(Collected data)
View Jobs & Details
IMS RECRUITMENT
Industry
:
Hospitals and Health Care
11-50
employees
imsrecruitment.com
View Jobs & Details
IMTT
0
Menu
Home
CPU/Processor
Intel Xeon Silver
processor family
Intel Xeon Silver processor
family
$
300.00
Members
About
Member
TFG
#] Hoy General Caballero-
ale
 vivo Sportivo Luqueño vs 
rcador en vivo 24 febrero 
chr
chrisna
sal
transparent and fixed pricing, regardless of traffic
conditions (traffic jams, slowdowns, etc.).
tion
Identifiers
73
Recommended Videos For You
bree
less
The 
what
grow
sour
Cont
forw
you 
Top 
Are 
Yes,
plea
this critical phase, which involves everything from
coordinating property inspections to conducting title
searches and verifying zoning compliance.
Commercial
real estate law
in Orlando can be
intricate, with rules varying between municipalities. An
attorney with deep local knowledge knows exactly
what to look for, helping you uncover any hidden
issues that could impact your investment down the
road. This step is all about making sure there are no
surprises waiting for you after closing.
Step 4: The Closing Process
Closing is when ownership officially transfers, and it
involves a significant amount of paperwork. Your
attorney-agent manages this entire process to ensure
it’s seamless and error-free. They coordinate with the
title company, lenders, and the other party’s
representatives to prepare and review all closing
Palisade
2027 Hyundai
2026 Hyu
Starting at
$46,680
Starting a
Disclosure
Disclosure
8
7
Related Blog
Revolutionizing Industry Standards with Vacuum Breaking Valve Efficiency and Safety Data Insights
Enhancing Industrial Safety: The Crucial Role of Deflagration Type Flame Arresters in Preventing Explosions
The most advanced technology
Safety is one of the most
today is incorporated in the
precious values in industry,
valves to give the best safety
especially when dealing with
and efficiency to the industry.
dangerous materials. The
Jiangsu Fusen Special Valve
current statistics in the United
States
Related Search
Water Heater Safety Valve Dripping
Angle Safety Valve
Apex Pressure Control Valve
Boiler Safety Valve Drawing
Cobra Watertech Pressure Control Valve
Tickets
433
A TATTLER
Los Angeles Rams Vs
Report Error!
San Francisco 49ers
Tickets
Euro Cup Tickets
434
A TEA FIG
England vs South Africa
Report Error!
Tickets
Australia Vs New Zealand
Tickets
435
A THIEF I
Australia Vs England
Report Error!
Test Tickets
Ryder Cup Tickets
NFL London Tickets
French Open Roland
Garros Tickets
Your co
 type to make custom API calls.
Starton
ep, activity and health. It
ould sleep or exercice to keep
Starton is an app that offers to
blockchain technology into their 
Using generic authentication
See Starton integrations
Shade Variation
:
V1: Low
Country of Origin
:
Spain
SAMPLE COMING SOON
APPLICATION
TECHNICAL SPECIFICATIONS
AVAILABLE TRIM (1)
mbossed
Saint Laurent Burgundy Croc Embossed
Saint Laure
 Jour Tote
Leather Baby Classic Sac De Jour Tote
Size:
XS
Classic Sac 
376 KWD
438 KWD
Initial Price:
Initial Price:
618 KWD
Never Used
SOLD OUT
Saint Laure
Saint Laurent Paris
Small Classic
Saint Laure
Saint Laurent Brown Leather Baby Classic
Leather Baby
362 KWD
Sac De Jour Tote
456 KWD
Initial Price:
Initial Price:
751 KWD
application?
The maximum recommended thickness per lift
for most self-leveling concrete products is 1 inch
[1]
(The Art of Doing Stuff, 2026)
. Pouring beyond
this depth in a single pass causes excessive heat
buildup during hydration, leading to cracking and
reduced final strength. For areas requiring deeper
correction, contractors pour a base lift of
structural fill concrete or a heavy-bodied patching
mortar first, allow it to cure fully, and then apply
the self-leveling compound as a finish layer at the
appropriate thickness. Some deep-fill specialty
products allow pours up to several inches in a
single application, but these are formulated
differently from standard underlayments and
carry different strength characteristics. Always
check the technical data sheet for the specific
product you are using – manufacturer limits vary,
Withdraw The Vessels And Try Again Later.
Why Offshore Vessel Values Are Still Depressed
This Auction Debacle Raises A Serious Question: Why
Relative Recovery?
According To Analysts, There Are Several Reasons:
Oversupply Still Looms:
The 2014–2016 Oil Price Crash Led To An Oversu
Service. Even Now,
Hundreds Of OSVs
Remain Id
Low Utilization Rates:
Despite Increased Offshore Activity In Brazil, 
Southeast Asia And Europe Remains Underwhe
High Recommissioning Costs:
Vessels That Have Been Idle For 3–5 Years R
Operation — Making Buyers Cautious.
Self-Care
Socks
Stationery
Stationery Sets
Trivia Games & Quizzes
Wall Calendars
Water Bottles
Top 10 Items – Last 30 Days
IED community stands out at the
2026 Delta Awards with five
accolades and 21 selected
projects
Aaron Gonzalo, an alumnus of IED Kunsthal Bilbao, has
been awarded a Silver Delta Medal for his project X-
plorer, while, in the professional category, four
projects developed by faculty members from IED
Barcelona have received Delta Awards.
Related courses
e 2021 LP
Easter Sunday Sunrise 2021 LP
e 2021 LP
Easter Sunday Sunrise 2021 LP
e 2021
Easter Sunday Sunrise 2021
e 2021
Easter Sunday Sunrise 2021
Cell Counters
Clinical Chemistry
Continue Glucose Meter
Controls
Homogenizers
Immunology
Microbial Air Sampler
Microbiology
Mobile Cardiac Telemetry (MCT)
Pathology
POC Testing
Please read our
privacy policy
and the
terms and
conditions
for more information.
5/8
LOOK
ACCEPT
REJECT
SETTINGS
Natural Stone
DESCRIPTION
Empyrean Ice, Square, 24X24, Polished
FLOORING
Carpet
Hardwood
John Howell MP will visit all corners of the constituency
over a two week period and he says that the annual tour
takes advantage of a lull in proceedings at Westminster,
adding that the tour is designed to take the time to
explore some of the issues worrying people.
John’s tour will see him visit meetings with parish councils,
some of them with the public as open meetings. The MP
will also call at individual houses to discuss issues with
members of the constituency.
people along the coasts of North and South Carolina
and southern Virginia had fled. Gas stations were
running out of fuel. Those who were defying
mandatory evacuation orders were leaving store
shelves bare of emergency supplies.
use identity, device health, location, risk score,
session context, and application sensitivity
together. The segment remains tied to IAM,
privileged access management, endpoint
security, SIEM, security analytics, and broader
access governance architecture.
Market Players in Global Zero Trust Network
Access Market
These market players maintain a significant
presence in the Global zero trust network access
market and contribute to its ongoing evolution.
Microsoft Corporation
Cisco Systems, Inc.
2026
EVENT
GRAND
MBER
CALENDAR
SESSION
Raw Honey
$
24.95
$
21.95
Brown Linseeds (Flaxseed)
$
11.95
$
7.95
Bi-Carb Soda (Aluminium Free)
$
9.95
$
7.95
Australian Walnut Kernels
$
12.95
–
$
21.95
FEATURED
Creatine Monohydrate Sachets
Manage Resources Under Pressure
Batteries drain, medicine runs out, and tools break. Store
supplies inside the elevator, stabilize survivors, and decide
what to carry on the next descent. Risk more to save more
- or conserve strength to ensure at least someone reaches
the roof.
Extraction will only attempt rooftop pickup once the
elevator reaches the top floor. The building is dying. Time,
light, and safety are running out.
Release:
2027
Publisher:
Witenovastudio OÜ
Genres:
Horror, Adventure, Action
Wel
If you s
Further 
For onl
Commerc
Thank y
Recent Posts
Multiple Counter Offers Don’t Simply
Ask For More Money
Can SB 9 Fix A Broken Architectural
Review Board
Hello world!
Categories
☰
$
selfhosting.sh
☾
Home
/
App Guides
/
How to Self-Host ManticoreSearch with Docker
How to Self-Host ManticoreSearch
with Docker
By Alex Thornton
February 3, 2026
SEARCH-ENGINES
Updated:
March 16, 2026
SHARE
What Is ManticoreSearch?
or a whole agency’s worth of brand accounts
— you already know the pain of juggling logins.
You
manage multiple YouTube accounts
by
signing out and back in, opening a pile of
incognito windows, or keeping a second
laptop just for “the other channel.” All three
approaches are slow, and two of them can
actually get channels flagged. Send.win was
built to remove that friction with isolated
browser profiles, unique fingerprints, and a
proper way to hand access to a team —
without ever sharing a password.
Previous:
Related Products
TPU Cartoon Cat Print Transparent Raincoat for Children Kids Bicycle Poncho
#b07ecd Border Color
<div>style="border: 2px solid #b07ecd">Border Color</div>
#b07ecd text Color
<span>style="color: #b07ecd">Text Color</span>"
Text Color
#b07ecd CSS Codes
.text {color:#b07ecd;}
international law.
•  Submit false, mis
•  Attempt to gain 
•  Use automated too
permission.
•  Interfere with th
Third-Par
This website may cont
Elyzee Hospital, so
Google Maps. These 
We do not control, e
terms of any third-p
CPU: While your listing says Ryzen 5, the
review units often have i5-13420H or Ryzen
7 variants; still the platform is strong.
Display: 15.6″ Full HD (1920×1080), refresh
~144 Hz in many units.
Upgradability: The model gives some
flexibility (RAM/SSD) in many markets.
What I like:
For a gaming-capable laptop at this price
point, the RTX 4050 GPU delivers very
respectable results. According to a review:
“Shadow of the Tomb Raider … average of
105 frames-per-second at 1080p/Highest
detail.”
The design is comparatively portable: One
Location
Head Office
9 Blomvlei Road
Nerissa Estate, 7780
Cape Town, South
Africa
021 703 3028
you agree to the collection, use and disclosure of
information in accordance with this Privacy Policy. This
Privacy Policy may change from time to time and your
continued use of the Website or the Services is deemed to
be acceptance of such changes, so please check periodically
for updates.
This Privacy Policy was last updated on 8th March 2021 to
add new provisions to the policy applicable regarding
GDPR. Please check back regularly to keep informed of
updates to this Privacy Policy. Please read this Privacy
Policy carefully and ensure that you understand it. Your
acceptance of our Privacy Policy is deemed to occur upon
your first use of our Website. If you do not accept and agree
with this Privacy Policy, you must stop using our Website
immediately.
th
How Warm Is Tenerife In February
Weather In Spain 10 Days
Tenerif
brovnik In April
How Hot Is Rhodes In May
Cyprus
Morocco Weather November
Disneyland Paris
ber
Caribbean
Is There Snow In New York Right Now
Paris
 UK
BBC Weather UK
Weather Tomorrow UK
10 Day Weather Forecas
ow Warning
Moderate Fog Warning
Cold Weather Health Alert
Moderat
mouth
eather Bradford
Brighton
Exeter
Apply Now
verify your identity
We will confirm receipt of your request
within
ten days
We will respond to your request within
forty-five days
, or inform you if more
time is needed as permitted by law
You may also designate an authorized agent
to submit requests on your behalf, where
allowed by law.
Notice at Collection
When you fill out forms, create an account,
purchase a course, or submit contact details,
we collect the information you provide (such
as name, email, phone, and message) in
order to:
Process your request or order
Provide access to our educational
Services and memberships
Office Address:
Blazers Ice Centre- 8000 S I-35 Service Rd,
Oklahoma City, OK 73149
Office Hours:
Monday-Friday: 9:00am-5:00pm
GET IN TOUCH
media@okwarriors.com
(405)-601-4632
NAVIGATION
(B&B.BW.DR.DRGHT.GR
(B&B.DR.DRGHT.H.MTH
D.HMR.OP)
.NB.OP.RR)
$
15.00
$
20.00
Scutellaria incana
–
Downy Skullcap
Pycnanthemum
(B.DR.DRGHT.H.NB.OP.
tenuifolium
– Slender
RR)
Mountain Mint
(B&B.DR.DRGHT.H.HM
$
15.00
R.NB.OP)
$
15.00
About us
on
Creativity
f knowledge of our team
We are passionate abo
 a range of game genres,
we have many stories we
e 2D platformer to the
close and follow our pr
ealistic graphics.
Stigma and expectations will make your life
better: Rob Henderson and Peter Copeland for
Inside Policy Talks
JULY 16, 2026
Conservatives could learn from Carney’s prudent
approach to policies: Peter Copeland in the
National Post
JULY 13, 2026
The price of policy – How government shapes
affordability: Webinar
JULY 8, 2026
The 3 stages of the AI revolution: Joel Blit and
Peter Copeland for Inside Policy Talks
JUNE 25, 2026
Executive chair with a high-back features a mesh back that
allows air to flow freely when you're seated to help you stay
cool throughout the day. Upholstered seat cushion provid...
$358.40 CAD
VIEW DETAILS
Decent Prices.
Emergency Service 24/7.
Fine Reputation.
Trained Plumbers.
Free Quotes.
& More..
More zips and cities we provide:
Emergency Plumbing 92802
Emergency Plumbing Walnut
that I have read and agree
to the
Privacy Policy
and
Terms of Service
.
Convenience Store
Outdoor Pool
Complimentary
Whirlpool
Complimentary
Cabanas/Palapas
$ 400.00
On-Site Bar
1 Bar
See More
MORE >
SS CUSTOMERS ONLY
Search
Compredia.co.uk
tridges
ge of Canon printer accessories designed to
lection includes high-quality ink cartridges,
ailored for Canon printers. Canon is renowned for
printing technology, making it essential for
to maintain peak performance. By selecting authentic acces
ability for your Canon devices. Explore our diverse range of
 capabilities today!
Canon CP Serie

**YOUR GOAL**: Reproduce the lines of the entries from the very first line through the line that contains "transparent and fixed", including both of those lines.

**EXERCISE ANSWER**:
View Jobs & Details
IMS RECRUITMENT
Industry
:
Hospitals and Health Care
11-50
employees
imsrecruitment.com
View Jobs & Details
IMTT
0
Menu
Home
CPU/Processor
Intel Xeon Silver
processor family
Intel Xeon Silver processor
family
$
300.00
Members
About
Member
TFG
#] Hoy General Caballero-
ale
 vivo Sportivo Luqueño vs 
rcador en vivo 24 febrero 
chr
chrisna
sal
transparent and fixed pricing, regardless of traffic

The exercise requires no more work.